Sometimes Jennifer Torrance thinks that her husband Martin’s telescope is an exploration, a method to find a place where he can escape from his impending retirement, their mortgage that needed renewing at the new rates, and his worries about their son, Steve. Martin was never that interested in space, but he had always been fascinated by the stars.
“Orion’s up,” he told Jennifer, inviting her to look.
“Winter,” she sighed, squinting to look through the eyepiece.
Jennifer was a summer person, loved sunlight, bright blue skies with fluffy clouds. She had tried to imagine being in a space capsule, darkness surrounding them, foolishly cruising too close to a hungry black hole. Maybe that was what had already happened to them. There were so many things they didn’t talk about, failures they didn’t want to recognize. Nights when a late wrong number put terror into both of their hearts. Western area codes. It might be about Steve, from the police or a hospital.
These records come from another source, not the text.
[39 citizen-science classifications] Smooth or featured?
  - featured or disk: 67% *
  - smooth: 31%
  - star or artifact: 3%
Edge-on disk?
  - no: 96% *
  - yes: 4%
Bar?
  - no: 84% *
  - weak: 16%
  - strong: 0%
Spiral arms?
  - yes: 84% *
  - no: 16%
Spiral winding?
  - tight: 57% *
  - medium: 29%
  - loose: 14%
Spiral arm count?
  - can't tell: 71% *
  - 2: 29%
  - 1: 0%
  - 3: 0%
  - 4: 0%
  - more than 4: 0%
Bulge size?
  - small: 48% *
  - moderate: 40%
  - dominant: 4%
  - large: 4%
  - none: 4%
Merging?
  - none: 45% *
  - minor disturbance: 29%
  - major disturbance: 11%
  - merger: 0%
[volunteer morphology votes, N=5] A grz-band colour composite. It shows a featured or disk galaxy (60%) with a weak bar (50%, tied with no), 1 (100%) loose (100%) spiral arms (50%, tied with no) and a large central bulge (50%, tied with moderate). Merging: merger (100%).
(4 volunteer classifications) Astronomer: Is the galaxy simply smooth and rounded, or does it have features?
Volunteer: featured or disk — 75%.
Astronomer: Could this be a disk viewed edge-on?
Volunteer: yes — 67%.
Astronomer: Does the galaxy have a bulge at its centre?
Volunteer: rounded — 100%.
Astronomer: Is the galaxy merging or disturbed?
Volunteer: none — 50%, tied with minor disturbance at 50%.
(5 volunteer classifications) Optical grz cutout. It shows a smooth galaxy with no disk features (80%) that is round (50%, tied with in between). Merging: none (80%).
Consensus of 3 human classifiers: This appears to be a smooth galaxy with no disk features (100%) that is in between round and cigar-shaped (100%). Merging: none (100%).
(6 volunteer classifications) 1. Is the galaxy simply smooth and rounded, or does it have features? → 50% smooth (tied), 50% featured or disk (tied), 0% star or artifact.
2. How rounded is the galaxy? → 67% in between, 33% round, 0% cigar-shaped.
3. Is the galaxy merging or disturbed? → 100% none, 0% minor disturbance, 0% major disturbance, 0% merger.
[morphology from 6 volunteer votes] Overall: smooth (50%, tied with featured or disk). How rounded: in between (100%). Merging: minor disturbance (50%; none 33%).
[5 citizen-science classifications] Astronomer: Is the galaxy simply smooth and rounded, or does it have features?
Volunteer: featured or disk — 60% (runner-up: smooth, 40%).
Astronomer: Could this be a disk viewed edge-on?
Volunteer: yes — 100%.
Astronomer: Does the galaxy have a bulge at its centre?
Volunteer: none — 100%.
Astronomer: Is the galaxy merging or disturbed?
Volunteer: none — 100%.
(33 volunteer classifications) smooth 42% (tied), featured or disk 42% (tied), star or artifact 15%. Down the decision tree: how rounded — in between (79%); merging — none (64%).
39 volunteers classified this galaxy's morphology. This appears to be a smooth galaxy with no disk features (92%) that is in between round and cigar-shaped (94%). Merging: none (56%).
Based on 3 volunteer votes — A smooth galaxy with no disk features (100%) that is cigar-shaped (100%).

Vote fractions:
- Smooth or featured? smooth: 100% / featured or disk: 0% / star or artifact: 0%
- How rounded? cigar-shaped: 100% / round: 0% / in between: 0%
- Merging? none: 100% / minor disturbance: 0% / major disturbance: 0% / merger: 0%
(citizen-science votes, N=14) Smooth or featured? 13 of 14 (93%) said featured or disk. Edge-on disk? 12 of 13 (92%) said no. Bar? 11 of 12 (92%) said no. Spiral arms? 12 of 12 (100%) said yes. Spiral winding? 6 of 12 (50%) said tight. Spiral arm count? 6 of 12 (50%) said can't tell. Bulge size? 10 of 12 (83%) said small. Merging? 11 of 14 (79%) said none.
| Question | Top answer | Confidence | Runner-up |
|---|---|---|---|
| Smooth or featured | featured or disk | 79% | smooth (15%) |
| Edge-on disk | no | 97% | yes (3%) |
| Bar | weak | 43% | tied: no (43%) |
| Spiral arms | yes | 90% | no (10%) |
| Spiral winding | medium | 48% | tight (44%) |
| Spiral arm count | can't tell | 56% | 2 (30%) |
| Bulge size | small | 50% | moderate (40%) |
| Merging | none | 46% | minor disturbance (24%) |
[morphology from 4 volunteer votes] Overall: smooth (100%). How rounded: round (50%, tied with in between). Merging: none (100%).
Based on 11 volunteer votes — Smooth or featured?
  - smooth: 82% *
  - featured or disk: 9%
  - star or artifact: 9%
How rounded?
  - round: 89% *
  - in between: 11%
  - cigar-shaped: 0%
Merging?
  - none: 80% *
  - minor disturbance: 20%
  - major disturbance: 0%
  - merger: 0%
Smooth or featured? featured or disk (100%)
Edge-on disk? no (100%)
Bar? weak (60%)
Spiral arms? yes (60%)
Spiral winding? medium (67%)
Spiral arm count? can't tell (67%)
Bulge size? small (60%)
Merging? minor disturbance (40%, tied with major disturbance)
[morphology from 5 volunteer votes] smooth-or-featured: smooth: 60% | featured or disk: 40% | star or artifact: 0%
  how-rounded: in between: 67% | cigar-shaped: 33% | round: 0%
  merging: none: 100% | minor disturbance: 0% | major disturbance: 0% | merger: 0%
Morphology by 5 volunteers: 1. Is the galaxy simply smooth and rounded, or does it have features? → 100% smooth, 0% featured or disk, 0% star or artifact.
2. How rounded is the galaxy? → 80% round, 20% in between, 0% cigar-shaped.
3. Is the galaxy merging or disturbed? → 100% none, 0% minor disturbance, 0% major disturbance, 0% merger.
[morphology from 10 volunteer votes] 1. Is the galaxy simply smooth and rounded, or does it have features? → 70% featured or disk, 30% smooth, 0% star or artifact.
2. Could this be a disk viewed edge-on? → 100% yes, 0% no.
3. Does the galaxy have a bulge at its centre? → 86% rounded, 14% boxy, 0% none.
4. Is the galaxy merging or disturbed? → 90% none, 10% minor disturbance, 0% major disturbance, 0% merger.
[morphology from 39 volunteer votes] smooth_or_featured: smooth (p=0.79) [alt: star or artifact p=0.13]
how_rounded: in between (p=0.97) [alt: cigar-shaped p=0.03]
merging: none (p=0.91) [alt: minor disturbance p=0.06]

“He’ll call when he’s ready,” the Vancouver counselor had said the last time they had called, sounding impatient about their unanswered questions. “And he says he’s not doing the drugs anymore.” It was third counselor Steve had been assigned to; the turnover in the department was high.
Steve had said he had stopped using drugs so many times before, as many times as there were stars in the sky, as far as Jennifer was concerned. When he was a little kid, he had spent hours with Martin and the telescope, could see things with his bare eyes that the adults couldn’t see.
She shivered and went back into the warm house, the place that Steve had tried to escape from so many times, not just physically, but mentally. Martin followed her with the telescope, put it in its case, and sat at the kitchen table.
“You gonna watch the capsule splashdown later?” she asked.
“No,” he said, reaching for the coffee pot, even though she could smell that it had been sitting on the stove too long, acrid and disturbing, like the coffee they had endured in church basements, sharing their sorrows with other parents of troubled kids.
He let the sugar granules fall off the spoon into the dark liquid, like the Pleiades shooting downward into the summer sky, more lovely than fireworks.
“You should clear your Google history, honey,” Martin sighed.
She bit her lip and didn’t reply. He had a “no news is good news” attitude but she checked every day, sometimes twice, had a Google alert for Steve Torrance, even though he was probably using a different name now.
“You should get out of the house more,” Martin continued, stirring in the sugar, making cosmic swirls when he added the cream. “See all your friends from the church again. They must miss you.”
The ones showing off cute new grandchildren and bragging about their adult children with advanced degrees, the successful ones buying monster homes in Rockwood? she wanted to ask, but she said nothing, just sipped her black bitter coffee, wondering when she would have to make Martin use milk instead of cream. She didn’t remind him about all the money they had spent on three unsuccessful rehabs and private counseling.
He patted her arm, and she tried to smile, but it hurt her face. They went and watched the news, more record-breaking opioid deaths in Vancouver. In the beginning, she would have been shaking, asking Martin to change the channel. Now, eight years later, she had learned to take deep breaths, put part of herself on a sunny beach. Now she forced herself to watch.
There was a shot of fentanyl powder, showing how toxic it could be, even in small amounts, and she had to close her eyes. Later, in bed, she looked out the window and wondered if the shining stars were made of deadly substances. She dreamt that Steve was splashing down on crack rocks, shattering into tiny deadly particles.